Assigned task => The answer must consist of every line from the data that holds the string "lines".

[Stored data entries]

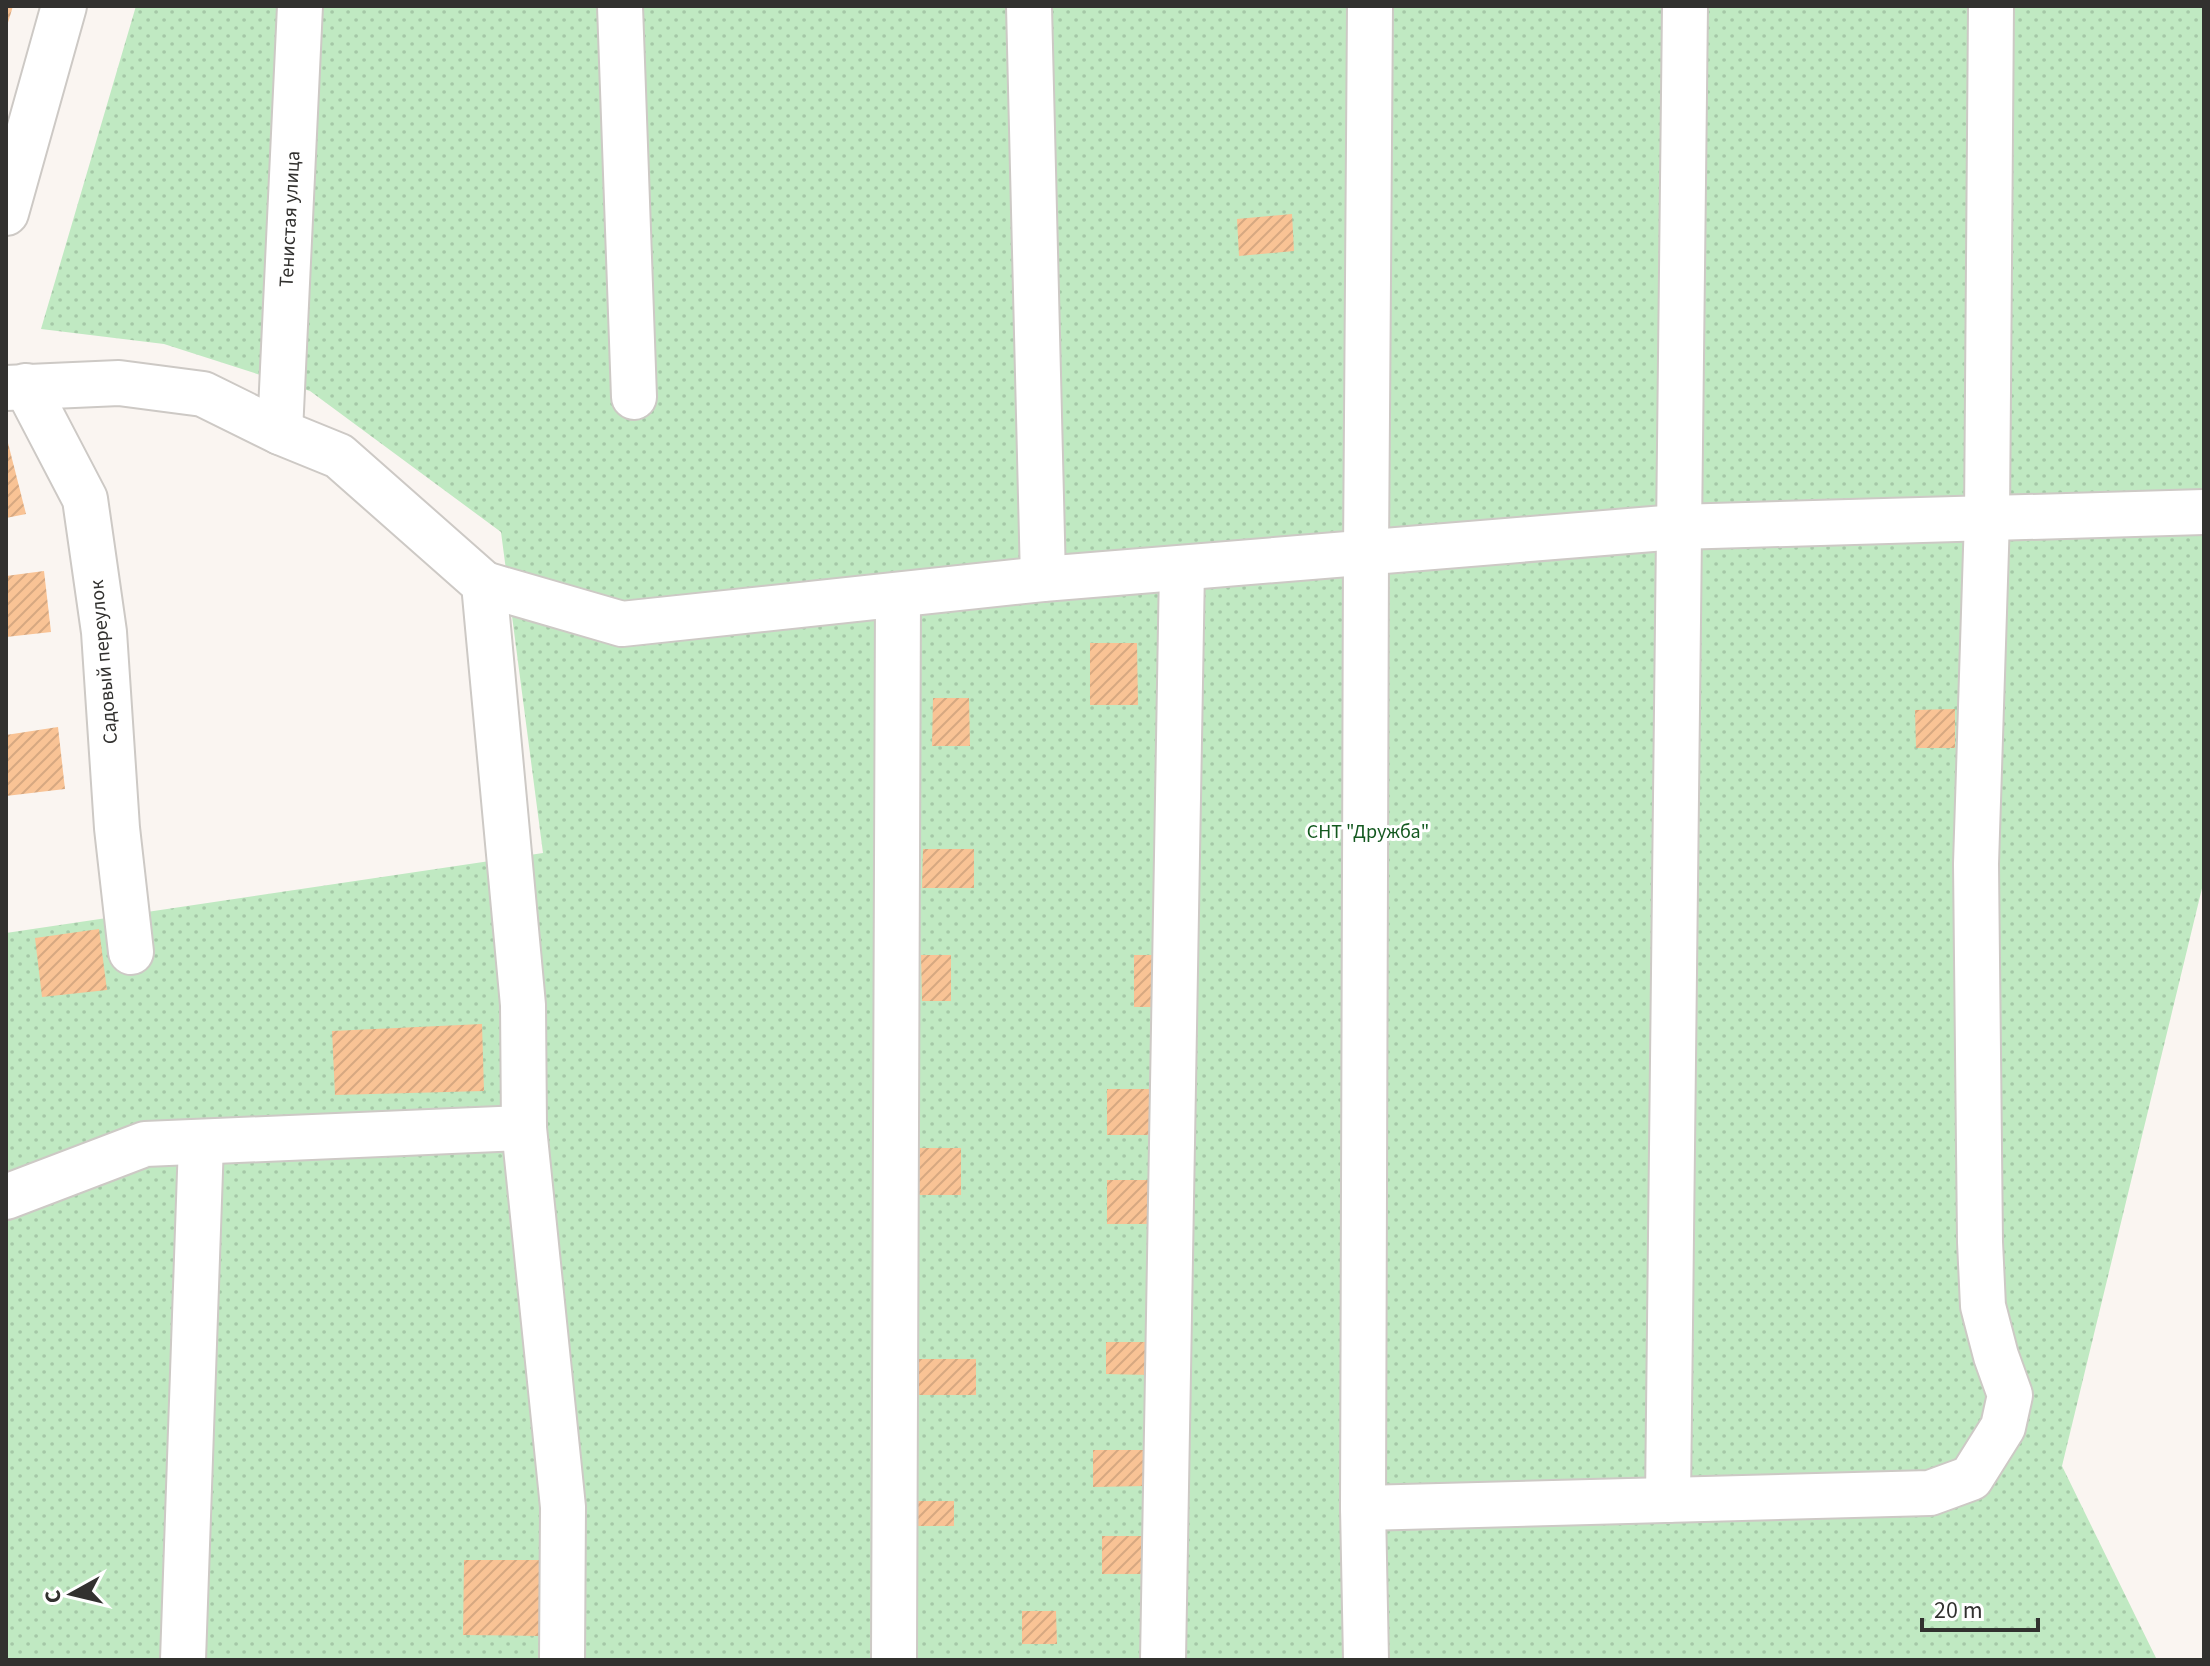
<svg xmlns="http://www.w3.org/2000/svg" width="2210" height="1666" font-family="'Source Sans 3',sans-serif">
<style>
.garden{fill:url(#garden-dots)}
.building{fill:url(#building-hatch)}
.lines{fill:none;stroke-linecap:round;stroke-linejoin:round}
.minor-casing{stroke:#cdc9c5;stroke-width:48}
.minor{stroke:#fff;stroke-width:44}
.labels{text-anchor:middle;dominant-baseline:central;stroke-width:6;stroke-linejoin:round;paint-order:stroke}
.street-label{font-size:20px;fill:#32312f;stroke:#fff}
.park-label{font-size:20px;fill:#13581f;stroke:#fff}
</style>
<defs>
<pattern id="garden-dots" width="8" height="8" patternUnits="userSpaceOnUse" patternTransform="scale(2)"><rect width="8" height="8" fill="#c0e9c2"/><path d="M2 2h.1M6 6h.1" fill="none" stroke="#a5c8a7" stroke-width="1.8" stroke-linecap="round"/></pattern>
<pattern id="building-hatch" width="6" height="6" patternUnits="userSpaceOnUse" patternTransform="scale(2)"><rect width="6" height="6" fill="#f9c395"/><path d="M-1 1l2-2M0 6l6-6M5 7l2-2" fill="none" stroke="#d6a881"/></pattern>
</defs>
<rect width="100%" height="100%" fill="#faf5f1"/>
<polygon class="garden" points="136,6 2204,6 2204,880 2062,1466 2157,1660 6,1660 6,933 543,853 501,532 310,391 164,344 41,329"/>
<g class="building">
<polygon points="6,6 13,6 7,26 6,26"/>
<polygon points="1292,214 1294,251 1239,256 1237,219"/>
<polygon points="6,435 26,514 6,518"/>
<polygon points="44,571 51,632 6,637 6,576"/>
<polygon points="1090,643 1137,643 1138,705 1090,705"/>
<polygon points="933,698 969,698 970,746 932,746"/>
<polygon points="1955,709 1955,748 1916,748 1915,710"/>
<polygon points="58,727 65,789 6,796 6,735"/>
<polygon points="923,849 974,849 974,888 922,888"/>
<polygon points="99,929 107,990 42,997 35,938"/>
<polygon points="921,955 951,955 951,1001 922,1001"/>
<rect x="1134" y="955" width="30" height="52"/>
<polygon points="482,1024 484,1091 335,1095 332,1031"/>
<rect x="1107" y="1089" width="46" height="46"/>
<rect x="911" y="1148" width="50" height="47"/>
<rect x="1107" y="1180" width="46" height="44"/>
<polygon points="1106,1342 1149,1342 1149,1375 1106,1374"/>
<rect x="904" y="1359" width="72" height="36"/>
<polygon points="1093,1450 1147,1450 1146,1486 1093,1487"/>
<rect x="912" y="1501" width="42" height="25"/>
<polygon points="1102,1536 1151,1536 1152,1574 1102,1574"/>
<polygon points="464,1560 541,1560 541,1636 463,1635"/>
<polygon points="1022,1611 1056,1611 1057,1644 1022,1644"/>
</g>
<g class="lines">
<g class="minor-casing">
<g id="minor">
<polyline points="620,6 634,397"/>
<polyline points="1029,6 1043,579"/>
<polyline points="6,213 64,6"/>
<polyline points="26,386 85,499 104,632 117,828 131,952"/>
<polyline points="6,388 119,383 203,394 280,432 339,456 484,584 523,1005 524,1128 563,1507 562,1660"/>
<polyline points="280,432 300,6"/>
<polyline points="484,584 622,624 1043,579 1677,527 2204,512"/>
<polyline points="6,1197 145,1144 524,1128"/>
<polyline points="1668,1500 1685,6"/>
<polyline points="1363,1508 1930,1493 1971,1478 2003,1427 2010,1395 1996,1356 1983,1306 1980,1242 1976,864 1987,518 1991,6"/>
<polyline points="183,1660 201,1143"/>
<polyline points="894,1660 898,595"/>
<polyline points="1163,1660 1182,568"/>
<polyline points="1366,1660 1363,1508 1366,553 1370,6"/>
</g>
</g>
<use href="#minor" class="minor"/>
</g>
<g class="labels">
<g class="street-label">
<text transform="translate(290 219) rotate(-87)">Тенистая улица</text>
<text transform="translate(104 662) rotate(-95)">Садовый переулок</text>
</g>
<g class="park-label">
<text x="1368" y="832">СНТ "Дружба"</text>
</g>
</g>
<rect width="2210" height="1666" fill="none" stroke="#32312f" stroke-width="16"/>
<g transform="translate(72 1594) rotate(262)" stroke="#ffffff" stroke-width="6" paint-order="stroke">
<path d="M0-6L14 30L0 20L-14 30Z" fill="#32312f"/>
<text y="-12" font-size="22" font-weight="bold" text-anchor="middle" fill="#32312f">С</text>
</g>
<path d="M1922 1618v12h116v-12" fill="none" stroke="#32312f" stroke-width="4"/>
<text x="1934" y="1618" font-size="24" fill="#32312f" stroke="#ffffff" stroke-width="6" paint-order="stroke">20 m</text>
</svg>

Written response =>
.lines{fill:none;stroke-linecap:round;stroke-linejoin:round}
<g class="lines">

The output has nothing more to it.